Buhârî de bu manayı bal ile ilgili kıssada zikretmektedir: Ubeyd b. ilmeyi-, Âişe'den şöyle dediğini rivâyet etmektedir: Rasûlullah (sallallahü aleyhi ve sellem) Cahş kızı Zeyneb'in yanında bal içer ve onun yanında bir süre kalırdı. Hafsa ile birlikte hangimizin yanına girerse, "meğâfîr mi yedin çünkü ben senden meğâfîr kokusu alıyorum" demek üzere anlaştık. Peygamber de şöyle buyurdu: "Hayır, fakat bal içtim. Bir daha da tekrar içmeyeceğim. Ben yemin ettim, bunu kimseye de haber verme." O, bu sözleriyle hanımlarının hoşnutluğunu arıyordu. Buhârî, V, 2016, VI, 2462; Müslim, H, 1100; Ebû Dâvûd, III, 335: Nesâî, Vll, 13, 71; Müsned, VI, 221

Hz. Peygamber'in: "Bir daha onu içmeyeceğim" demesi, haram kılmak manasına idi. "Yemin ettim" ifadesi de Allah adına yemin ettim, demektir. Buna delil yüce Allah'ın bu esnada bundan dolayı ona sitem ifade eden âyetini indirmiş olması ve: "Ey Peygamber... Allah'ın sana helâl kıldığı şeyi niçin haram edersin?" âyeti ile yemin keffâretinde bulunmasını göstermesidir. Allah'ın helâl kıldığı şeyden kasıt ise onun: "Bir daha onu tekrar içmeyeceğim" sözü ile kendisine haram kıldığı baldır.

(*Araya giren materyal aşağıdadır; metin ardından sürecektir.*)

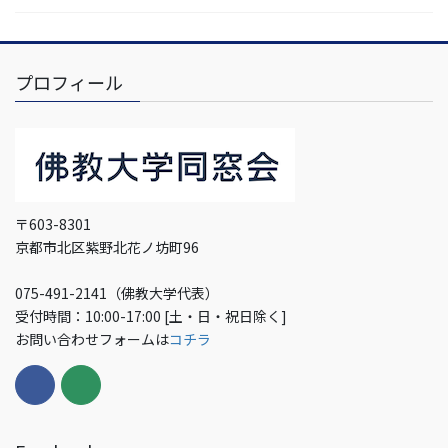
プロフィール
〒603-8301
京都市北区紫野北花ノ坊町96
075-491-2141（佛教大学代表）
受付時間：10:00-17:00 [土・日・祝日除く]
お問い合わせフォームは
コチラ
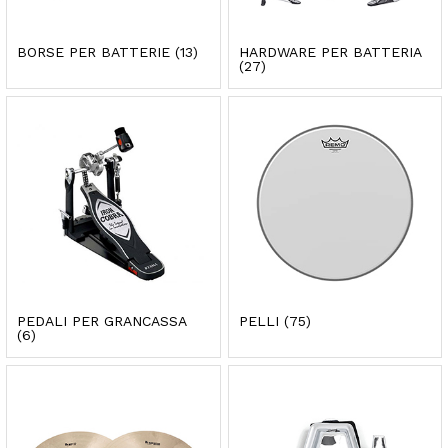
BORSE PER BATTERIE
(13)
HARDWARE PER BATTERIA
(27)
PEDALI PER GRANCASSA
PELLI
(75)
(6)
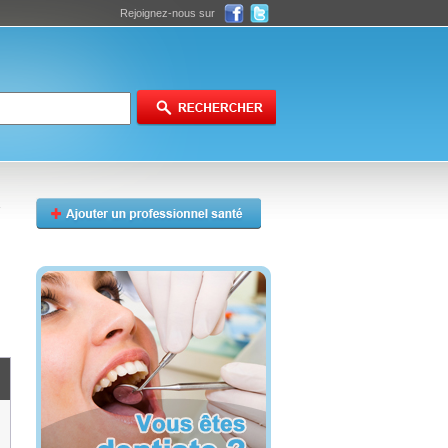
Rejoignez-nous sur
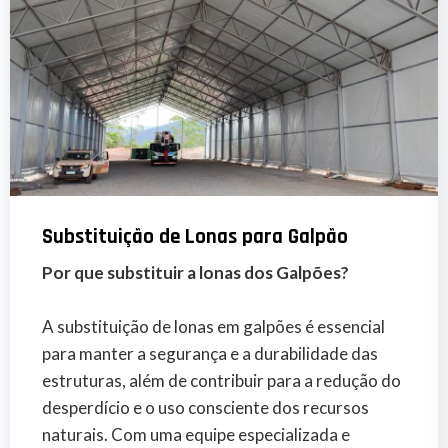
Substituição de Lonas para Galpão
Por que substituir a lonas dos Galpões?
A substituição de lonas em galpões é essencial
para manter a segurança e a durabilidade das
estruturas, além de contribuir para a redução do
desperdício e o uso consciente dos recursos
naturais. Com uma equipe especializada e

"Zevcelerinin hoşnutluğunu arayarak..." Bu işi onların hoşnutluğunu isteyerek... demektir.

"Allah çok bağışlayıcıdır, çok merhamet edendir." Serzenişte bulunmayı gerektiren hususu çokça bağışlayandır, sorumluluğu kaldırmak suretiyle çok merhamet edendir.

Şöyle de açıklanmıştır: Bu bir küçük günah idi, fakat doğrusu bunun daha uygun (evlâ) olanı terketmekten dolayı bir sitem, bir serzeniş olduğu ve bunun küçük olsun, büyük olsun günah olmadığıdır.